Pour lui, le régulateur télécoms ne doit pas dépendre du budget de l’État. « Nous avons des ressources. Notamment, la taxe de régulation que les opérateurs du secteur doivent payer aux autorités de régulation. C’est la première ressource des autorités de régulation. Après viennent les taxes sur les numéros, etc. », affirme-t-il.
Plus encore, le DG de l’ARTP du Sénégal conseille de prévoir un traitement salarial intéressant pour les régulateurs. « Le traitement salarial de ceux qui sont à la tête des autorités de régulation et des cadres doit être considérable. Cela pour éviter la corruption et l’évasion vers les opérateurs. Parce que si nous payons mal les cadres des autorités de régulation, les opérateurs privés vont capter nos ressources. Et quand les ressources sont captées, c’est la mémoire des autorités de régulation qui se déplace chez les opérateurs. Avec les conséquences que vous connaissez tous. Ils doivent avoir des salaires supérieurs à ceux des cadres des opérateurs télécoms », suggère-t-il.
Abdoul Karim Sall indique par ailleurs que normalement, il n’est pas autorisé aux membres du collège de régulation ou aux cadres des autorités de régulation, après leur fonction, d’aller travailler chez les opérateurs télécoms. Ils doivent le faire au moins cinq ans après pour marquer une rupture.

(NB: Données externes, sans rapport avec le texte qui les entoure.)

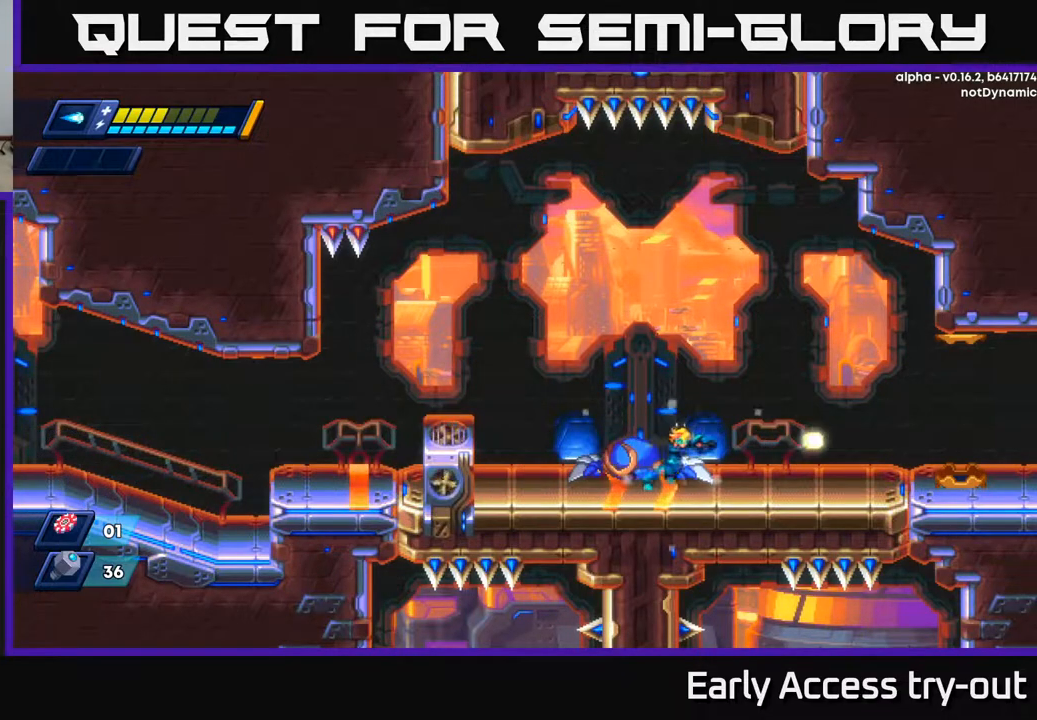
{"buttons": ["DPAD_LEFT"], "right_stick": "center", "events": [[83, "X", "up"], [433, "DPAD_RIGHT", "up"], [483, "DPAD_LEFT", "down"]]}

Le DG de l’ARTP termine sa série de propositions par la nécessité de former les acteurs de la justice sur les problématiques du secteur télécoms et numérique. Une formation que les autorités de régulation doivent animer pour éviter des décisions de justice non équitables. Des propositions qui probablement ne seront pas faciles à mettre en œuvre quand on n’a pas l’entregent nécessaire et des coudées franches au sommet de l’État.